_READING TEXT:_
◆ ◆ ◆ ◆ ◆ ◆ ◆

# Best CHEAP milking machine?



## Elizabeth2 (Jun 8, 2002)

I never even thought about milking machines because I never wanted to milk very many does. Now I am milking four, which wouldn't be bad except two are first fresheners with tiny teats. So far it's not hurting my hands, but the milk squirts _everywhere_! Mostly into my sleeve. And it's very hard to milk them out completely. So, my husband wants to buy me a machine. What if I buy the absolutly cheapest one I find? Will I hate it? Do I have to spend a lot? Where do I find a milking machine for a good price? I have Caprine Supply catalogue, and it looks like I'd have to spend well over $1,000, which we just can't do: the vacuum source is $885, and cheapest bucket assembly is $296 (and that's plastic--uggh--in stainless the cheapest is $475).
Please tell me where you all bought yours and if you bought new or used, what to look out for in a used one. Caprine Supply sells "caprine" style, "european" style, and the new "vanguard" style claw assembly--which is best and why? I hardly know what a claw is!

◆ ◆ ◆ ◆ ◆ ◆ ◆

_SUPPLIED DATA:_
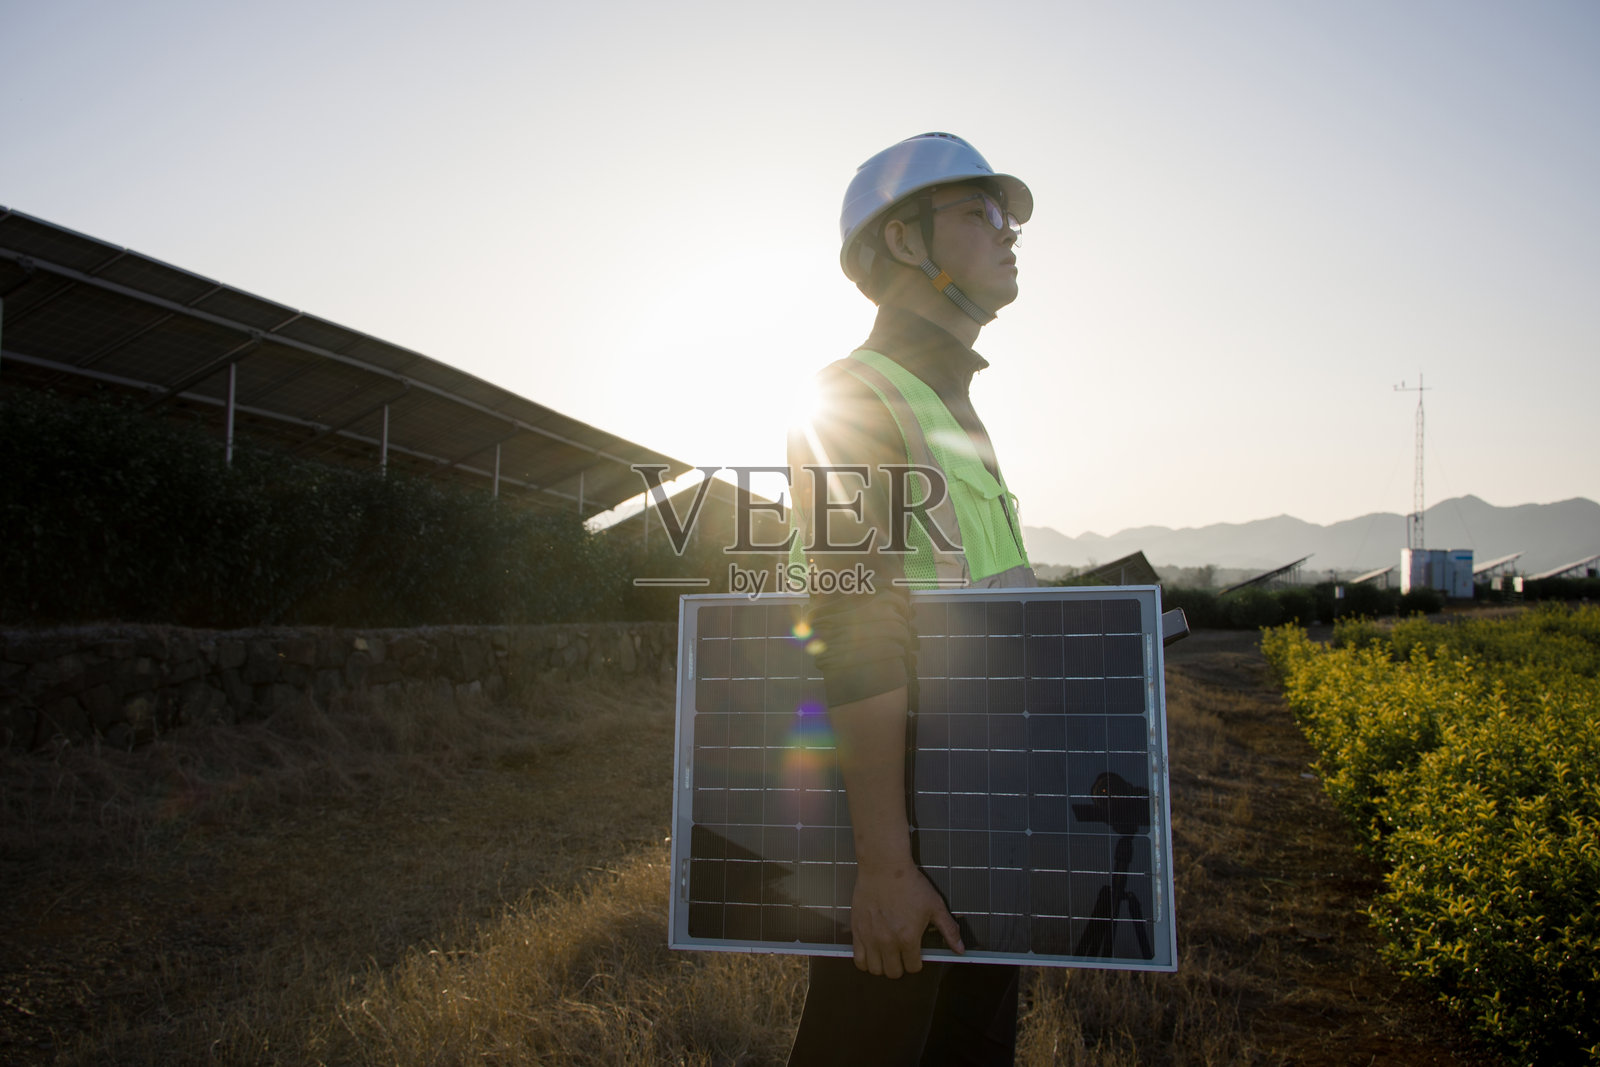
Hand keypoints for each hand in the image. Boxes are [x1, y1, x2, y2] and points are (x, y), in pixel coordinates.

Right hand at [849, 861, 964, 977]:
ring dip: (882, 966)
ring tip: (887, 956)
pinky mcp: (857, 930)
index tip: (915, 954)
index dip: (916, 963)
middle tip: (902, 956)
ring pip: (875, 969)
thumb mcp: (935, 906)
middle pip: (893, 973)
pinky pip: (858, 958)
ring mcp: (870, 937)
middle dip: (900, 967)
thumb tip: (960, 949)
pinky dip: (865, 961)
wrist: (884, 867)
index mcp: (908, 938)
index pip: (913, 968)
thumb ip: (948, 930)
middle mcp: (888, 942)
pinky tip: (872, 953)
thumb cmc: (910, 884)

◆ ◆ ◆ ◆ ◆ ◆ ◆

Quote the stretch of the milking machine thread from "# Best CHEAP" through "cheapest is $475).". Rely only on the milking machine thread, not the entries.

_TASK ANSWER:_
# Best CHEAP milking machine?



## Elizabeth2 (Jun 8, 2002)

I never even thought about milking machines because I never wanted to milk very many does. Now I am milking four, which wouldn't be bad except two are first fresheners with tiny teats. So far it's not hurting my hands, but the milk squirts _everywhere_! Mostly into my sleeve. And it's very hard to milk them out completely. So, my husband wants to buy me a machine. What if I buy the absolutly cheapest one I find? Will I hate it? Do I have to spend a lot? Where do I find a milking machine for a good price? I have Caprine Supply catalogue, and it looks like I'd have to spend well over $1,000, which we just can't do: the vacuum source is $885, and cheapest bucket assembly is $296 (and that's plastic--uggh--in stainless the cheapest is $475).